--- Source information Enclosed Below ---

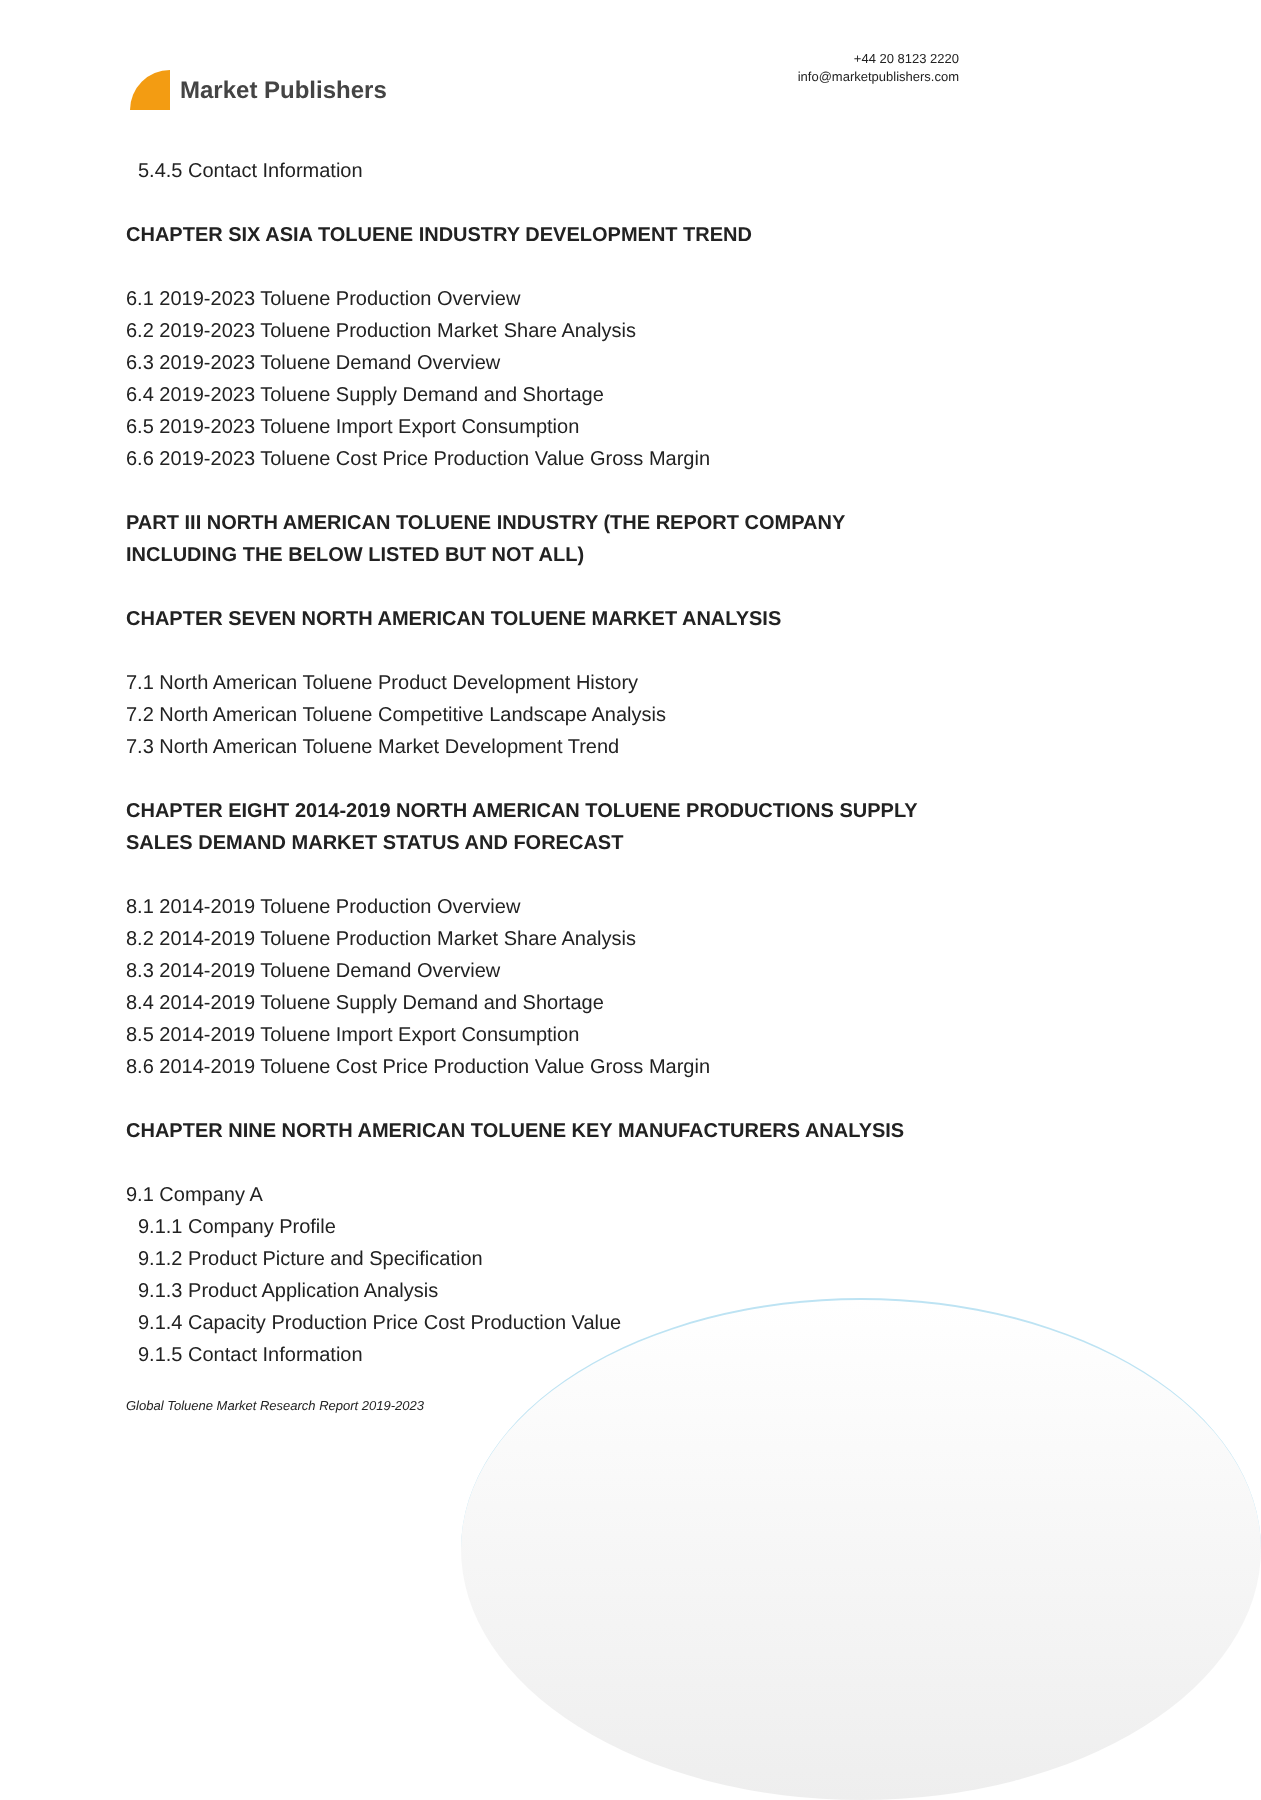Market Publishers
+44 20 8123 2220
info@marketpublishers.com
5.4.5 Contact Information
CHAPTER SIX ASIA TOLUENE INDUSTRY DEVELOPMENT TREND
6.1 2019-2023 Toluene Production Overview
6.2 2019-2023 Toluene Production Market Share Analysis
6.3 2019-2023 Toluene Demand Overview
6.4 2019-2023 Toluene Supply Demand and Shortage
6.5 2019-2023 Toluene Import Export Consumption
6.6 2019-2023 Toluene Cost Price Production Value Gross Margin
PART III NORTH AMERICAN TOLUENE INDUSTRY (THE REPORT COMPANY INCLUDING THE BELOW LISTED BUT NOT ALL)
CHAPTER SEVEN NORTH AMERICAN TOLUENE MARKET ANALYSIS
7.1 North American Toluene Product Development History
7.2 North American Toluene Competitive Landscape Analysis
7.3 North American Toluene Market Development Trend
CHAPTER EIGHT 2014-2019 NORTH AMERICAN TOLUENE PRODUCTIONS SUPPLY SALES DEMAND MARKET STATUS AND FORECAST
8.1 2014-2019 Toluene Production Overview
8.2 2014-2019 Toluene Production Market Share Analysis
8.3 2014-2019 Toluene Demand Overview
8.4 2014-2019 Toluene Supply Demand and Shortage
8.5 2014-2019 Toluene Import Export Consumption
8.6 2014-2019 Toluene Cost Price Production Value Gross Margin
CHAPTER NINE NORTH AMERICAN TOLUENE KEY MANUFACTURERS ANALYSIS
9.1 Company A
9.1.1 Company Profile
9.1.2 Product Picture and Specification
9.1.3 Product Application Analysis
9.1.4 Capacity Production Price Cost Production Value
9.1.5 Contact Information
Global Toluene Market Research Report 2019-2023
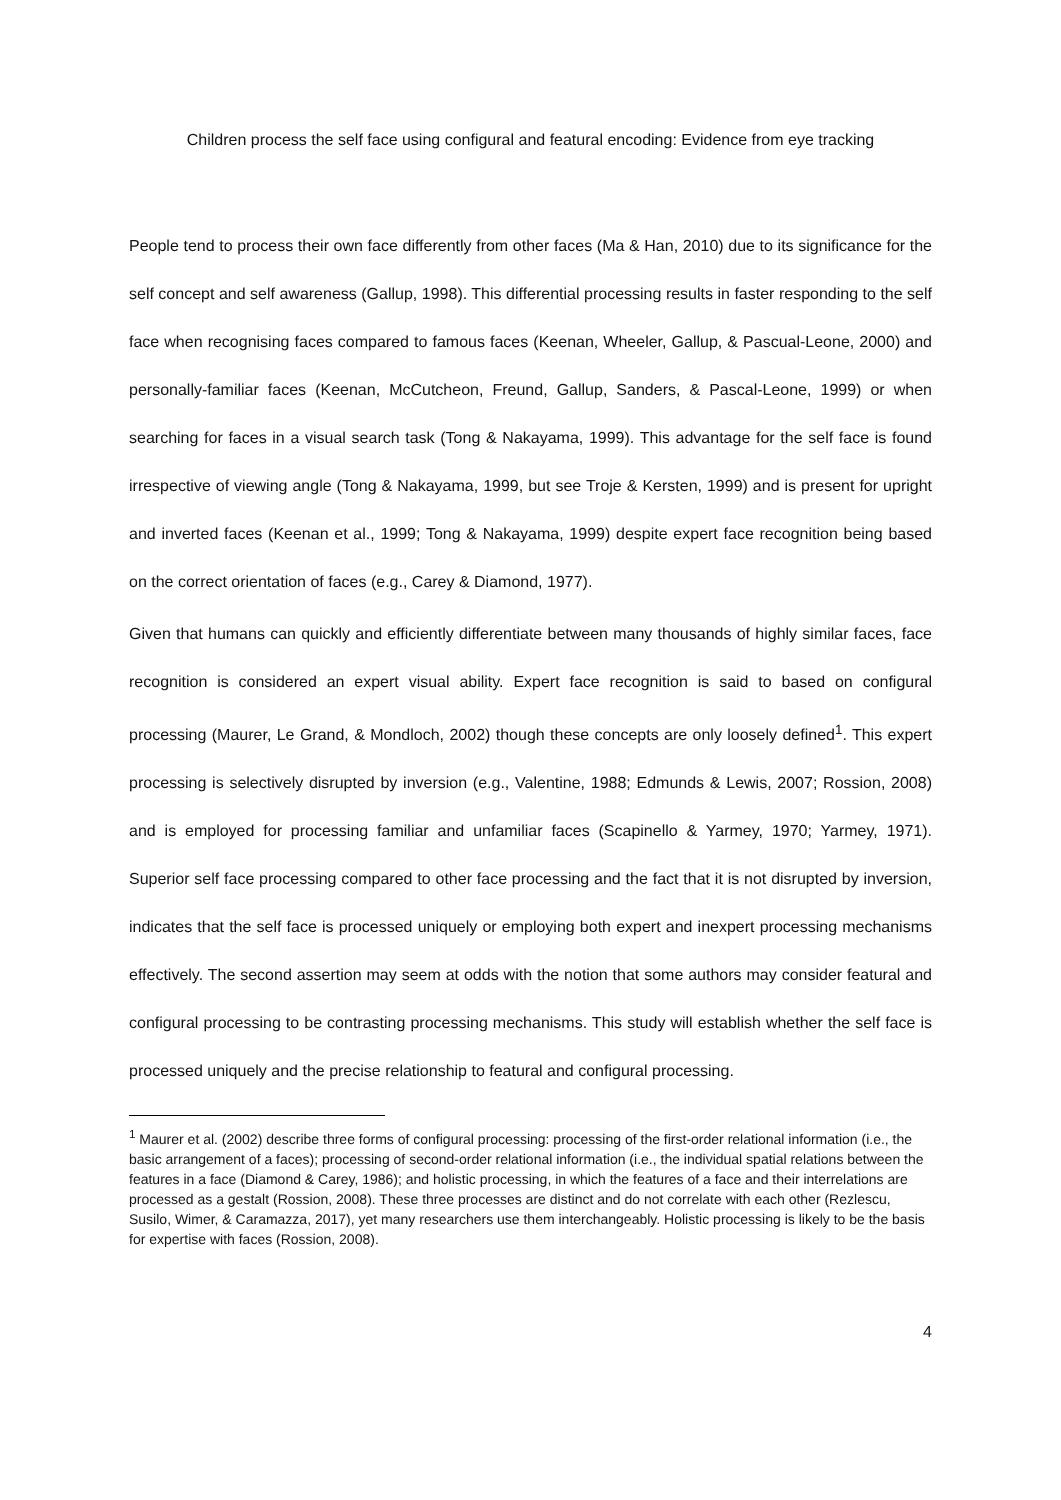Children process the self face using configural and featural encoding: Evidence from eye tracking
People tend to process their own face differently from other faces (Ma & Han, 2010) due to its significance for the self concept and self awareness (Gallup, 1998). This differential processing results in faster responding to the self face when recognising faces compared to famous faces (Keenan, Wheeler, Gallup, & Pascual-Leone, 2000) and personally-familiar faces (Keenan, McCutcheon, Freund, Gallup, Sanders, & Pascal-Leone, 1999) or when searching for faces in a visual search task (Tong & Nakayama, 1999). This advantage for the self face is found irrespective of viewing angle (Tong & Nakayama, 1999, but see Troje & Kersten, 1999) and is present for upright and inverted faces (Keenan et al., 1999; Tong & Nakayama, 1999) despite expert face recognition being based on the correct orientation of faces (e.g., Carey & Diamond, 1977).
Given that humans can quickly and efficiently differentiate between many thousands of highly similar faces, face recognition is considered an expert visual ability. Expert face recognition is said to based on configural processing (Maurer, Le Grand, & Mondloch, 2002) though these concepts are only loosely defined<sup>1</sup>. This expert processing is selectively disrupted by inversion (e.g., Valentine, 1988; Edmunds & Lewis, 2007; Rossion, 2008) and is employed for processing familiar and unfamiliar faces (Scapinello & Yarmey, 1970; Yarmey, 1971). Superior self face processing compared to other face processing and the fact that it is not disrupted by inversion, indicates that the self face is processed uniquely or employing both expert and inexpert processing mechanisms effectively. The second assertion may seem at odds with the notion that some authors may consider featural and configural processing to be contrasting processing mechanisms. This study will establish whether the self face is processed uniquely and the precise relationship to featural and configural processing.
<sup>1</sup> Maurer et al. (2002) describe three forms of configural processing: processing of the first-order relational information (i.e., the basic arrangement of a faces); processing of second-order relational information (i.e., the individual spatial relations between the features in a face (Diamond & Carey, 1986); and holistic processing, in which the features of a face and their interrelations are processed as a gestalt (Rossion, 2008). These three processes are distinct and do not correlate with each other (Rezlescu, Susilo, Wimer, & Caramazza, 2017), yet many researchers use them interchangeably. Holistic processing is likely to be the basis for expertise with faces (Rossion, 2008).
4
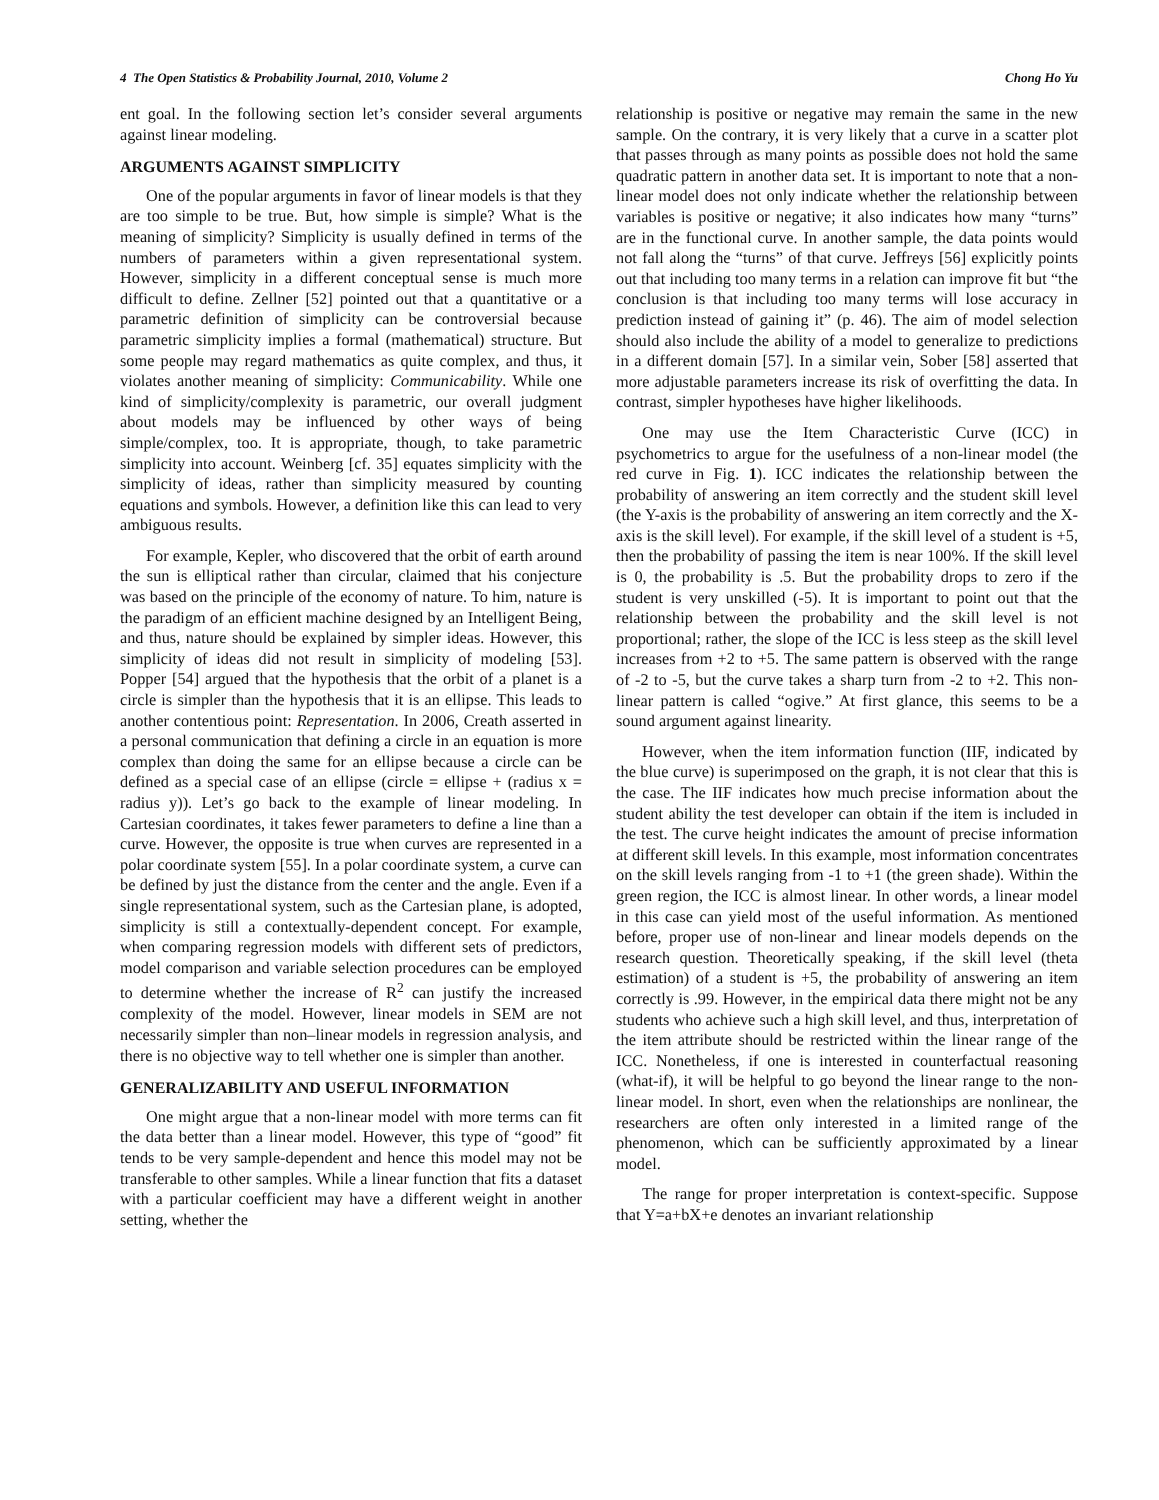4 The Open Statistics & Probability Journal, 2010, Volume 2 Chong Ho Yu
ent goal. In the following section let’s consider several arguments against linear modeling.
ARGUMENTS AGAINST SIMPLICITY
One of the popular arguments in favor of linear models is that they are too simple to be true. But, how simple is simple? What is the meaning of simplicity? Simplicity is usually defined in terms of the numbers of parameters within a given representational system. However, simplicity in a different conceptual sense is much more difficult to define. Zellner [52] pointed out that a quantitative or a parametric definition of simplicity can be controversial because parametric simplicity implies a formal (mathematical) structure. But some people may regard mathematics as quite complex, and thus, it violates another meaning of simplicity: Communicability. While one kind of simplicity/complexity is parametric, our overall judgment about models may be influenced by other ways of being simple/complex, too. It is appropriate, though, to take parametric simplicity into account. Weinberg [cf. 35] equates simplicity with the simplicity of ideas, rather than simplicity measured by counting equations and symbols. However, a definition like this can lead to very ambiguous results.
For example, Kepler, who discovered that the orbit of earth around the sun is elliptical rather than circular, claimed that his conjecture was based on the principle of the economy of nature. To him, nature is the paradigm of an efficient machine designed by an Intelligent Being, and thus, nature should be explained by simpler ideas. However, this simplicity of ideas did not result in simplicity of modeling [53]. Popper [54] argued that the hypothesis that the orbit of a planet is a circle is simpler than the hypothesis that it is an ellipse. This leads to another contentious point: Representation. In 2006, Creath asserted in a personal communication that defining a circle in an equation is more complex than doing the same for an ellipse because a circle can be defined as a special case of an ellipse (circle = ellipse + (radius x = radius y)). Let’s go back to the example of linear modeling. In Cartesian coordinates, it takes fewer parameters to define a line than a curve. However, the opposite is true when curves are represented in a polar coordinate system [55]. In a polar coordinate system, a curve can be defined by just the distance from the center and the angle. Even if a single representational system, such as the Cartesian plane, is adopted, simplicity is still a contextually-dependent concept. For example, when comparing regression models with different sets of predictors, model comparison and variable selection procedures can be employed to determine whether the increase of R<sup>2</sup> can justify the increased complexity of the model. However, linear models in SEM are not necessarily simpler than non–linear models in regression analysis, and there is no objective way to tell whether one is simpler than another.
GENERALIZABILITY AND USEFUL INFORMATION
One might argue that a non-linear model with more terms can fit the data better than a linear model. However, this type of “good” fit tends to be very sample-dependent and hence this model may not be transferable to other samples. While a linear function that fits a dataset with a particular coefficient may have a different weight in another setting, whether the
relationship is positive or negative may remain the same in the new sample. On the contrary, it is very likely that a curve in a scatter plot that passes through as many points as possible does not hold the same quadratic pattern in another data set. It is important to note that a non-linear model does not only indicate whether the relationship between variables is positive or negative; it also indicates how many “turns” are in the functional curve. In another sample, the data points would not fall along the “turns” of that curve. Jeffreys [56] explicitly points out that including too many terms in a relation can improve fit but “the conclusion is that including too many terms will lose accuracy in prediction instead of gaining it” (p. 46). The aim of model selection should also include the ability of a model to generalize to predictions in a different domain [57]. In a similar vein, Sober [58] asserted that more adjustable parameters increase its risk of overfitting the data. In contrast, simpler hypotheses have higher likelihoods.
One may use the Item Characteristic Curve (ICC) in psychometrics to argue for the usefulness of a non-linear model (the red curve in Fig. 1). ICC indicates the relationship between the probability of answering an item correctly and the student skill level (the Y-axis is the probability of answering an item correctly and the X-axis is the skill level). For example, if the skill level of a student is +5, then the probability of passing the item is near 100%. If the skill level is 0, the probability is .5. But the probability drops to zero if the student is very unskilled (-5). It is important to point out that the relationship between the probability and the skill level is not proportional; rather, the slope of the ICC is less steep as the skill level increases from +2 to +5. The same pattern is observed with the range of -2 to -5, but the curve takes a sharp turn from -2 to +2. This non-linear pattern is called “ogive.” At first glance, this seems to be a sound argument against linearity.
However, when the item information function (IIF, indicated by the blue curve) is superimposed on the graph, it is not clear that this is the case. The IIF indicates how much precise information about the student ability the test developer can obtain if the item is included in the test. The curve height indicates the amount of precise information at different skill levels. In this example, most information concentrates on the skill levels ranging from -1 to +1 (the green shade). Within the green region, the ICC is almost linear. In other words, a linear model in this case can yield most of the useful information. As mentioned before, proper use of non-linear and linear models depends on the research question. Theoretically speaking, if the skill level (theta estimation) of a student is +5, the probability of answering an item correctly is .99. However, in the empirical data there might not be any students who achieve such a high skill level, and thus, interpretation of the item attribute should be restricted within the linear range of the ICC. Nonetheless, if one is interested in counterfactual reasoning (what-if), it will be helpful to go beyond the linear range to the non-linear model. In short, even when the relationships are nonlinear, the researchers are often only interested in a limited range of the phenomenon, which can be sufficiently approximated by a linear model.
The range for proper interpretation is context-specific. Suppose that Y=a+bX+e denotes an invariant relationship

--- End of Enclosed Source information ---

▸ **Directions for this task**
Give again exactly, and only, the lines above starting at the one with "info@marketpublishers.com" and ending at the one with "6.5 2019-2023 Toluene".

▸ **Written solution**
info@marketpublishers.com
5.4.5 Contact Information
CHAPTER SIX ASIA TOLUENE INDUSTRY DEVELOPMENT TREND
6.1 2019-2023 Toluene Production Overview
6.2 2019-2023 Toluene Production Market Share Analysis
6.3 2019-2023 Toluene Demand Overview
6.4 2019-2023 Toluene Supply Demand and Shortage
6.5 2019-2023 Toluene Import Export Consumption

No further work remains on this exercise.